This paper provides an introduction to the unglamorous, time-consuming, laborious, and sometimes dreaded “dirty work” of statistical investigations – data preparation. Thankfully, JMP users can perform wrangling operations within one software environment, without having to hop off and onto different platforms.
Successful analyses require a disciplined process like the one shown here, wherein a question gives rise to fact-gathering, analysis and implementation of a solution, which in turn is monitored and gives rise to further questions - an infinite loop where data plays a central role. In this image, though, the "Prepare" step is not drawn remotely to scale. Also, in any phase we may need to step back to an earlier phase. This paper will deal mainly with the Prepare and Explore phases.
Though this paper focuses on data preparation, there are four other themes that we’ll keep in mind:
- Data projects occur within a work context. The questions that drive any study arise from that context and in turn affect the scope and nature of the data preparation required.
- Workflow efficiency is valuable. Because data preparation is so time-consuming and varies from project to project, it is vital to establish and follow procedures that are efficient.
- Reproducibility contributes to workflow efficiency. Some projects are one-time, unique tasks, but many occur repeatedly. We need to preserve a record of precisely how analysts transform raw data into the data used.
- Your mind is your most valuable analytical software.

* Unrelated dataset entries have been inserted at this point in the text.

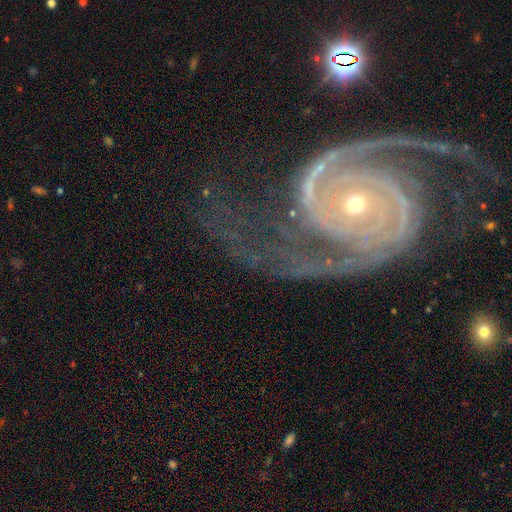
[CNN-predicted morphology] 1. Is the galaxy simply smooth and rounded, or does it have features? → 91% featured or disk, 6% star or artifact, 3% smooth.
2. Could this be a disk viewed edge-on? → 97% no, 3% yes.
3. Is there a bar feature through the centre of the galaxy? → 66% no, 19% weak, 14% strong.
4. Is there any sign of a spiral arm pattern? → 98% yes, 2% no.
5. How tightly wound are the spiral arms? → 57% tight, 35% medium, 9% loose.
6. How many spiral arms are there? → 71% 2, 9% 3, 7% can't tell, 5% 4, 4% more than 4, 4% 1.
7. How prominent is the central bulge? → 66% small, 30% moderate, 1% large, 1% none, 1% dominant.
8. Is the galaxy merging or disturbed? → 59% none, 19% major disturbance, 18% minor disturbance, 4% merger.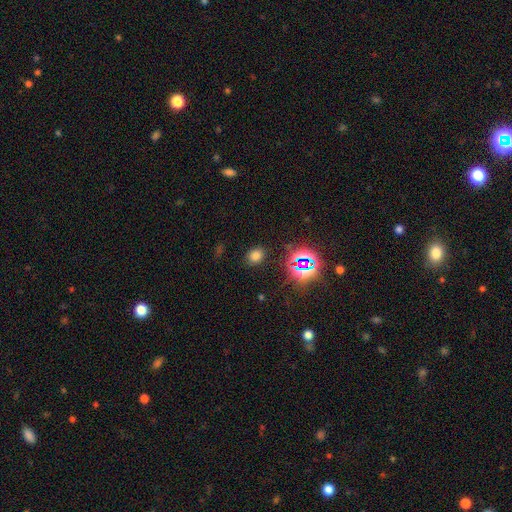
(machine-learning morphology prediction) Q: Smooth or featured?
A: smooth (68%); runner-up: star or artifact (25%)
Q: How rounded?
A: in between (55%); runner-up: round (44%)
Q: Merging?
A: none (85%); runner-up: minor disturbance (9%)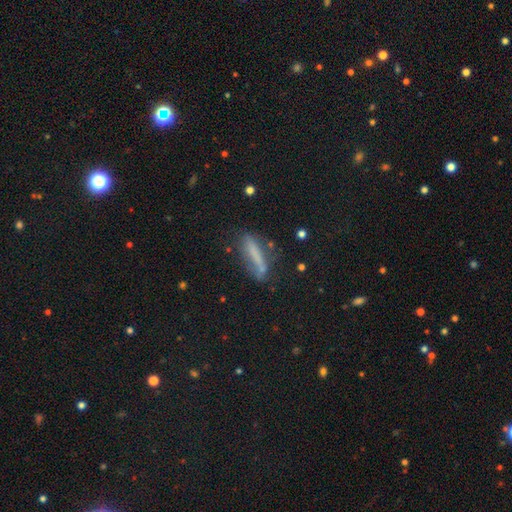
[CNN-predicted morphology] A smooth galaxy with no disk features (59%) that is cigar-shaped (81%). Merging: none (65%).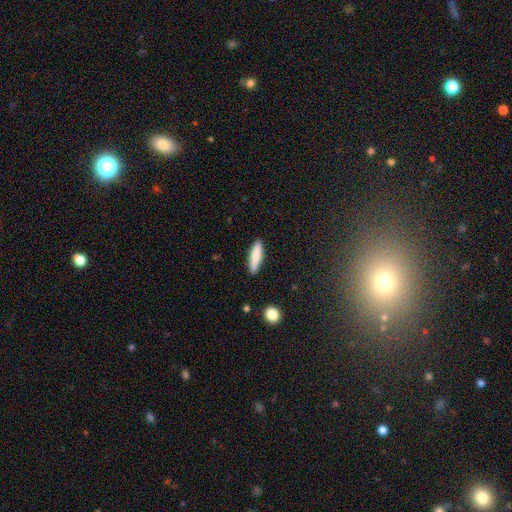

As powerful and efficient as JMP is, it cannot determine if you and your team have collected data about the right variables to answer your questions or whether your models make sense within the work context.
This paper covers the following topics:
- Essential database operations.
- Detecting and addressing common data hygiene problems
- Messy data: Incorrect modeling types, inaccurate or obsolete data.
- Outliers and other dubious observations.
- Missing observations.
- Suspicious patterns.
- Issues driven by the analytic approach.
- Data requirements for different platforms.
- Reshaping a data table.
- Feature engineering: Transformations and data reduction.
- Special consideration for time and date data.